Il nous permet d’observer l’industrialisation forte du quartier qui débute dès la seconde moitié du XIXe siècle. L’enceinte de Thiers est construite en 1842, précédant de peu l’annexion de la commune de La Chapelle à Paris en 1860. Dès 1845, les premières infrastructures ferroviaires voient le jour, avec le dépôt de La Chapelle, puis la mise en service de la gare Chapelle-Saint-Denis en 1871.
L’essor de l’industrialisation transforme complètement la morphologie du quartier, les champs laissent place aux entrepôts à charbon, aux usines à gaz et aux dépôts ferroviaires.
À l’ouest, les chemins de fer du Nord s’étendent et densifient leur emprise pour les ateliers et la gare aux marchandises ; les lignes ferroviaires se sont élargies pour rallier la gare du Nord qui s’agrandit en 1865.
À l’est, les champs sont remplacés par la gare Chapelle-Charbons qui jouxte également l’usine à gaz de la Villette, inaugurée en 1856. Le dépôt des locomotives de Ceinture est inauguré en 1870 et situé au 25 du boulevard Ney.

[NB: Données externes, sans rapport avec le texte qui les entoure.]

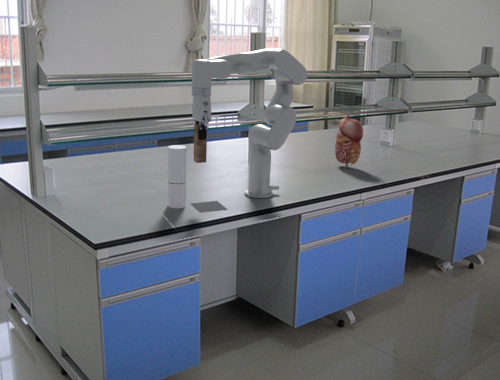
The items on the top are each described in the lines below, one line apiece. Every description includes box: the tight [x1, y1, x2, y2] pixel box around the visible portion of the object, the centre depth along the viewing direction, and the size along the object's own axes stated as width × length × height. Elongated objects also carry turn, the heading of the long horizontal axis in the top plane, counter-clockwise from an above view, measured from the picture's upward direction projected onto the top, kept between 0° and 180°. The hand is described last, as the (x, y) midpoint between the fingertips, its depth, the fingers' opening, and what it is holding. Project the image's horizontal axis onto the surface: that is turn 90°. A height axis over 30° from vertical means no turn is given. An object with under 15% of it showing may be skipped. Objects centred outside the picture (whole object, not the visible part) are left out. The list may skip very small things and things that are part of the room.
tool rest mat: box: [189, 200, 228, 213], centre depth 214 cm, size 12×12×1 cm
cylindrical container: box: [167, 144, 187, 209], centre depth 210 cm, size 7×7×25 cm
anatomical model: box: [334, 113, 364, 168], centre depth 288 cm, size 12×16×30 cm
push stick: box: [193, 123, 208, 164], centre depth 210 cm, size 4×4×15 cm
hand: (200, 137), depth 210 cm, fingers closed on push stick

Outre ce tissu industriel, une autre échelle du parcellaire se développe, notamment le long de la rue de La Chapelle où l’on observe un grand nombre de petites parcelles densément bâties, dont la morphologie est décrite dans plusieurs écrits, comme les livres Voisins de passage de Fabrice Langrognet paru en 2013 et Confessions d’un enfant de La Chapelle d’Albert Simonin paru en 1977. De nombreuses cartes postales du début du XXe siècle nous donnent aussi un témoignage de l’architecture de ce quartier.
fig 1. Graphique de l’évolution de la population de la commune de la chapelle entre 1793 et 1861, consulté le 19/04/2025.
Ce graphique s’appuie sur les recensements officiel de la population.Ce graphique nous permet d’observer la croissance exponentielle de la commune de La Chapelle, avant son rattachement à Paris en 1860.Il permet de faire le lien entre le plan parcellaire établit à la fin du XIX, qui nous montre l’évolution morphologique et architecturale du quartier et des questions démographiques. Une telle croissance ne pouvant être dû à une évolution «naturelle» de la population, il nous prouve l’arrivé massive d’étrangers dans la commune.Grâce à des études complémentaires nous pouvons affirmé que ces nouveaux venus arrivent principalement d’autres régions de France, principalement du Nord et de l’Est, mais également de l’étranger et des colonies.
fig 2. Carte postale du 111 Rue de la Chapelle, XXème siècle, Collection du musée carnavalet, consultée le 19/04/2025.
Cette carte postale nous donne un aperçu très clair et poignant de l’architecture du logement au début du XXème siècle à La Chapelle. Ici nous nous trouvons dans la cour d’une ferme, à deux pas des chemins de fers. Si l'on met cette image en lien avec le récit que nous livre Albert Simonin dans son livre Confessions d'un enfant de La Chapelle, on peut se faire une image de ce quartier. Un endroit sale où les mauvaises odeurs sont parfois insupportables et obligent les habitants à vivre les fenêtres fermés plusieurs jours, «on se logeait en ce temps selon ses moyens. Les mieux pourvus occupaient les logements sur rue (...) les plus démunis n’avaient vue que sur les cours».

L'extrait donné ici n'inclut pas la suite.